Every year TOMS shoes sponsors a day without shoes. This year’s just happened to be today. This is the idea: Go barefoot for one day, so kids don’t have to. While going barefoot for a day doesn’t actually give kids shoes, it does raise awareness so (hopefully) more people will support TOMS.
I absolutely adore my TOMS. I’ve actually had my pair since senior year of high school. (I’d like to think that I was cool and had mine before they became too popular, but at the same time, my Dad had TOMS before I did). They are definitely well loved, but they’re holding up. I’ve been working up the nerve to spend the $69 to buy a new pair of cordones, but I haven’t done it yet. Maybe I can convince myself that’s it’s worth spending money that I don’t have to help some precious child. Or maybe I’ll wait until I make some money this summer. That’s probably the better option. (Or I’ll take donations. Just kidding.)

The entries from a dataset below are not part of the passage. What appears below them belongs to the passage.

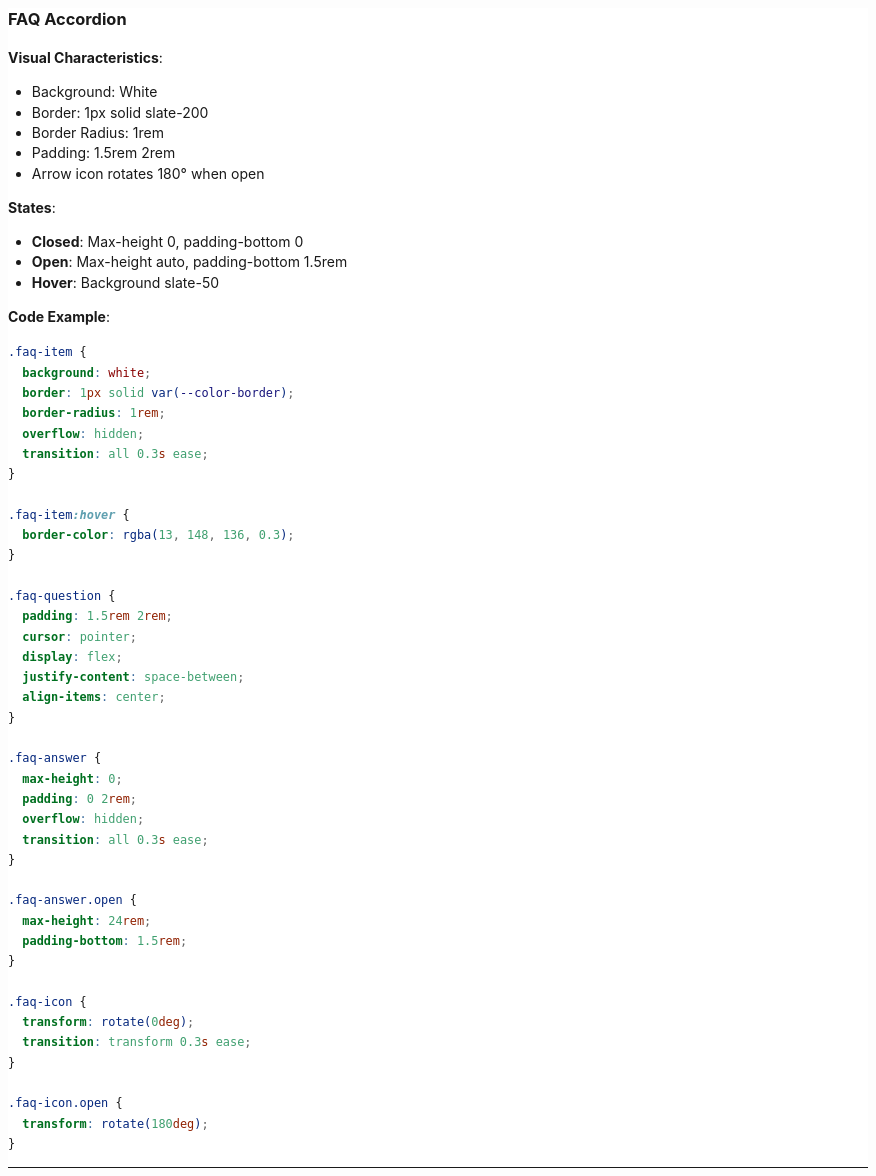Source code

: ### FAQ Accordion

**Visual Characteristics**:
- Background: White
- Border: 1px solid slate-200
- Border Radius: 1rem
- Padding: 1.5rem 2rem
- Arrow icon rotates 180° when open

**States**:
- **Closed**: Max-height 0, padding-bottom 0
- **Open**: Max-height auto, padding-bottom 1.5rem
- **Hover**: Background slate-50

**Code Example**:
```css
.faq-item {
  background: white;
  border: 1px solid var(--color-border);
  border-radius: 1rem;
  overflow: hidden;
  transition: all 0.3s ease;
}

.faq-item:hover {
  border-color: rgba(13, 148, 136, 0.3);
}

.faq-question {
  padding: 1.5rem 2rem;
  cursor: pointer;
  display: flex;
  justify-content: space-between;
  align-items: center;
}

.faq-answer {
  max-height: 0;
  padding: 0 2rem;
  overflow: hidden;
  transition: all 0.3s ease;
}

.faq-answer.open {
  max-height: 24rem;
  padding-bottom: 1.5rem;
}

.faq-icon {
  transform: rotate(0deg);
  transition: transform 0.3s ease;
}

.faq-icon.open {
  transform: rotate(180deg);
}
```

---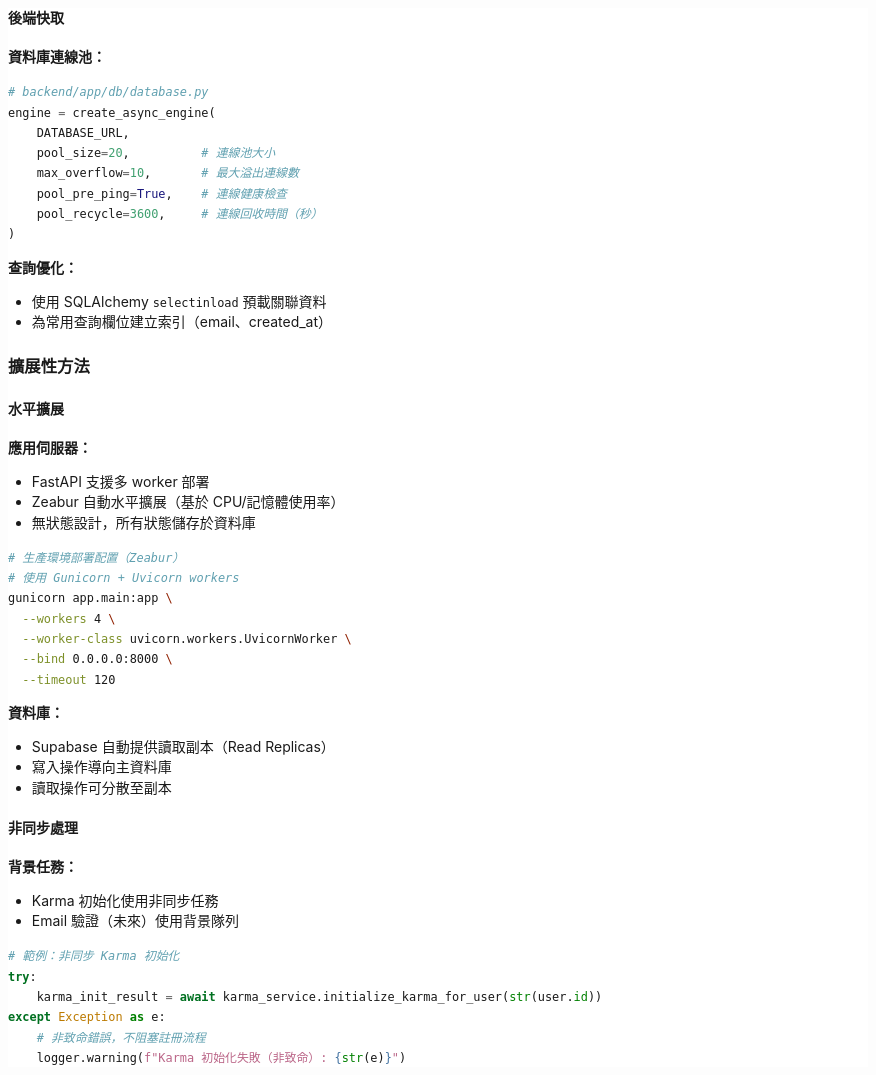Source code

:#### 後端快取

**資料庫連線池：**
```python
# backend/app/db/database.py
engine = create_async_engine(
    DATABASE_URL,
    pool_size=20,          # 連線池大小
    max_overflow=10,       # 最大溢出連線數
    pool_pre_ping=True,    # 連線健康檢查
    pool_recycle=3600,     # 連線回收時間（秒）
)
```

**查詢優化：**
- 使用 SQLAlchemy `selectinload` 預載關聯資料
- 為常用查詢欄位建立索引（email、created_at）

### 擴展性方法

#### 水平擴展

**應用伺服器：**
- FastAPI 支援多 worker 部署
- Zeabur 自動水平擴展（基於 CPU/記憶體使用率）
- 無狀態設計，所有狀態儲存於資料庫

```bash
# 生產環境部署配置（Zeabur）
# 使用 Gunicorn + Uvicorn workers
gunicorn app.main:app \
  --workers 4 \
  --worker-class uvicorn.workers.UvicornWorker \
  --bind 0.0.0.0:8000 \
  --timeout 120
```

**資料庫：**
- Supabase 自動提供讀取副本（Read Replicas）
- 寫入操作導向主資料庫
- 讀取操作可分散至副本

#### 非同步處理

**背景任務：**
- Karma 初始化使用非同步任務
- Email 驗證（未來）使用背景隊列

```python
# 範例：非同步 Karma 初始化
try:
    karma_init_result = await karma_service.initialize_karma_for_user(str(user.id))
except Exception as e:
    # 非致命錯誤，不阻塞註冊流程
    logger.warning(f"Karma 初始化失敗（非致命）: {str(e)}")
```
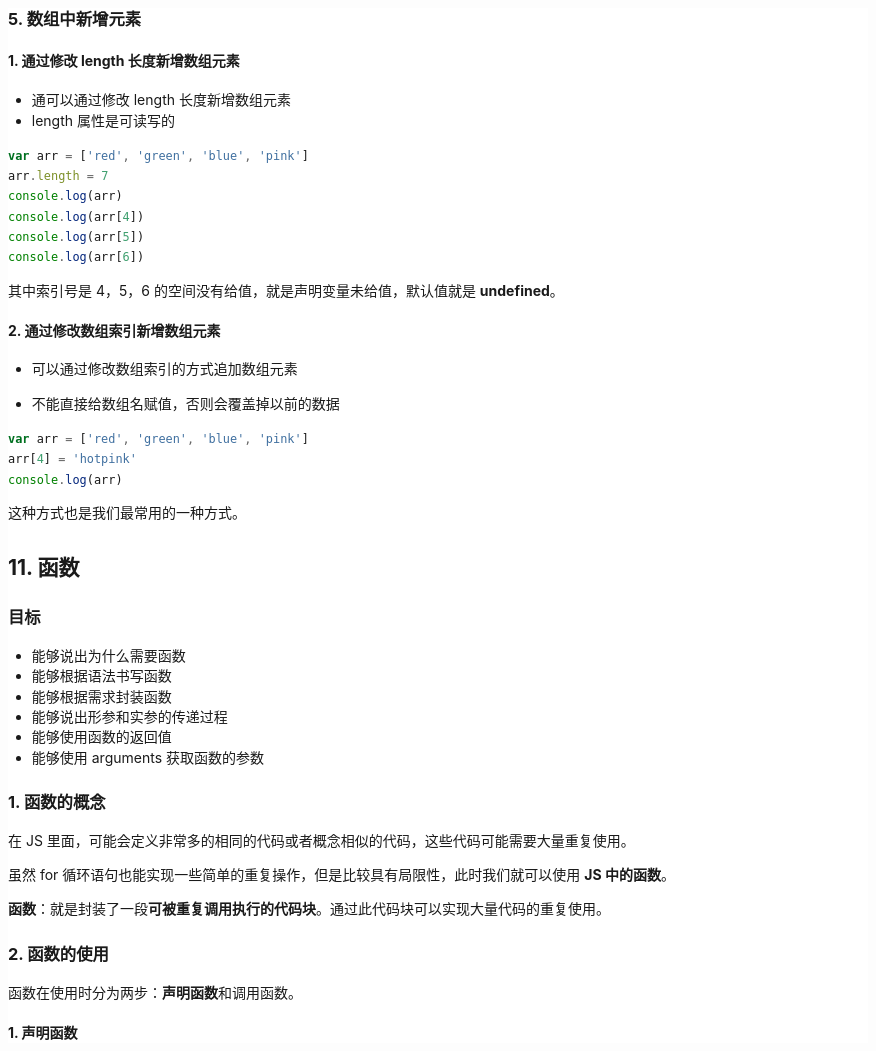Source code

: ### 5. 数组中新增元素

#### 1. 通过修改 length 长度新增数组元素

- 通可以通过修改 length 长度新增数组元素
- length 属性是可读写的

```javascript
var arr = ['red', 'green', 'blue', 'pink']
arr.length = 7
console.log(arr)
console.log(arr[4])
console.log(arr[5])
console.log(arr[6])
```

其中索引号是 4，5，6 的空间没有给值，就是声明变量未给值，默认值就是 **undefined**。

#### 2. 通过修改数组索引新增数组元素

- 可以通过修改数组索引的方式追加数组元素

- 不能直接给数组名赋值，否则会覆盖掉以前的数据

```javascript
var arr = ['red', 'green', 'blue', 'pink']
arr[4] = 'hotpink'
console.log(arr)
```

这种方式也是我们最常用的一种方式。

## 11. 函数

### 目标

- 能够说出为什么需要函数
- 能够根据语法书写函数
- 能够根据需求封装函数
- 能够说出形参和实参的传递过程
- 能够使用函数的返回值
- 能够使用 arguments 获取函数的参数

### 1. 函数的概念

在 JS 里面，可能会定义非常多的相同的代码或者概念相似的代码，这些代码可能需要大量重复使用。

虽然 for 循环语句也能实现一些简单的重复操作，但是比较具有局限性，此时我们就可以使用 **JS 中的函数**。

**函数**：就是封装了一段**可被重复调用执行的代码块**。通过此代码块可以实现大量代码的重复使用。

### 2. 函数的使用

函数在使用时分为两步：**声明函数**和调用函数。

#### 1. 声明函数
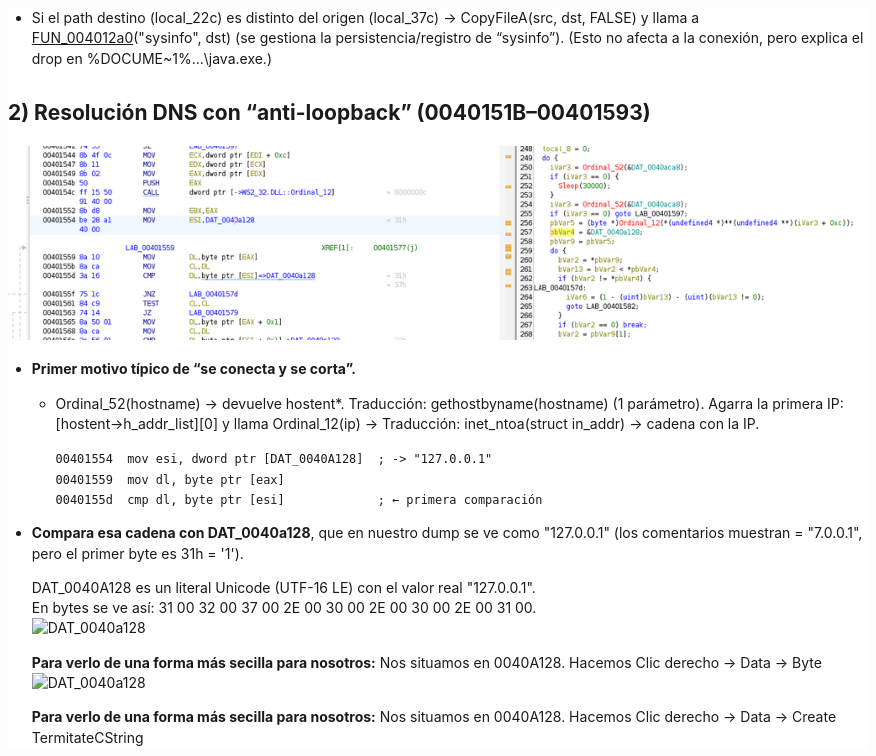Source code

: - Si el path destino (local_22c) es distinto del origen (local_37c) → CopyFileA(src, dst, FALSE) y llama a [FUN_004012a0](FUN_004012a0.md)("sysinfo", dst) (se gestiona la persistencia/registro de “sysinfo”).
    (Esto no afecta a la conexión, pero explica el drop en %DOCUME~1%\...\java.exe.)

## 2) Resolución DNS con “anti-loopback” (0040151B–00401593)
![Resolución anti loopback-2](../analisis-dinamico/capturas/resolucion-anti-loopback-2.png)

- **Primer motivo típico de “se conecta y se corta”.**
    - Ordinal_52(hostname) → devuelve hostent*. Traducción: gethostbyname(hostname) (1 parámetro).
      Agarra la primera IP: [hostent->h_addr_list][0] y llama Ordinal_12(ip) → Traducción: inet_ntoa(struct in_addr) → cadena con la IP.
      ```
      00401554  mov esi, dword ptr [DAT_0040A128]  ; -> "127.0.0.1"
      00401559  mov dl, byte ptr [eax]
      0040155d  cmp dl, byte ptr [esi]             ; ← primera comparación
      ```

- **Compara esa cadena con DAT_0040a128**, que en nuestro dump se ve como "127.0.0.1" (los comentarios muestran = "7.0.0.1", pero el primer byte es 31h = '1').

  DAT_0040A128 es un literal Unicode (UTF-16 LE) con el valor real "127.0.0.1".  
  En bytes se ve así: 31 00 32 00 37 00 2E 00 30 00 2E 00 30 00 2E 00 31 00.  
  ![DAT_0040a128](../analisis-dinamico/capturas/DAT_0040a128-2.png)

  **Para verlo de una forma más secilla para nosotros:** Nos situamos en 0040A128. Hacemos Clic derecho → Data → Byte  
  ![DAT_0040a128](../analisis-dinamico/capturas/DAT_0040a128-3.png)

  **Para verlo de una forma más secilla para nosotros:** Nos situamos en 0040A128. Hacemos Clic derecho → Data → Create TermitateCString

Anyways, I decided to participate in the one day without shoes for the second year in a row. Last year I went barefoot all day except for when Ms. Carolyn scolded me for trying to sneak into the caf without shoes (something about a health code violation? psh). So this year I wore my slipper socks to lunch and she didn’t catch me. (I did see a few barefoot friends today though, so maybe she’s accepted it. I’m not sure). Other than that, I have been and will be shoe-less all day.
The biggest thing that I realize after going barefoot is how blessed I am to have shoes. While it’s fun for one day, there are a lot of places I wouldn’t dare go (or wouldn’t be allowed to go) without shoes. After consciously thinking about how many kids go barefoot everyday, I feel pretty selfish when I look under my bed and see this:
Yep. That’s how many pairs of shoes I have. 41 to be exact (and that’s not even counting the shoes I left at home). I know it’s ridiculous. And obnoxious. And you may think I’m crazy or OCD because I have shoes that match every outfit. I agree.
Obviously shoes are a necessity as protection from infection and disease, but I also read today that kids in Haiti (and I’m sure other places too) can’t go to school if they don’t have shoes. Haiti hits close to home. That kinda makes me feel sick when I think about these faces:
To think that my precious babies from my trip in January may not be able to go to school or get an education because they don’t have shoes while I can pick from 41 pairs everyday is disgusting.
So even though you can say that TOMS are too expensive, that they should give more and be a non-profit organization, or that their shoes aren’t good enough quality, if they help these precious kids, and tons more like them, I’d say it’s worth it.
Kids don’t get to choose where they’re born, they don’t get to choose if their parents can afford shoes for them, they don’t get to choose if they’re allowed to go to school, and they don’t get to choose if they become infected with a disease that can be prevented. However, I can choose to help and only hope that I’ll be able to make a difference to a precious child like this one:
I mean, really. How could you not want to help somebody as cute as that?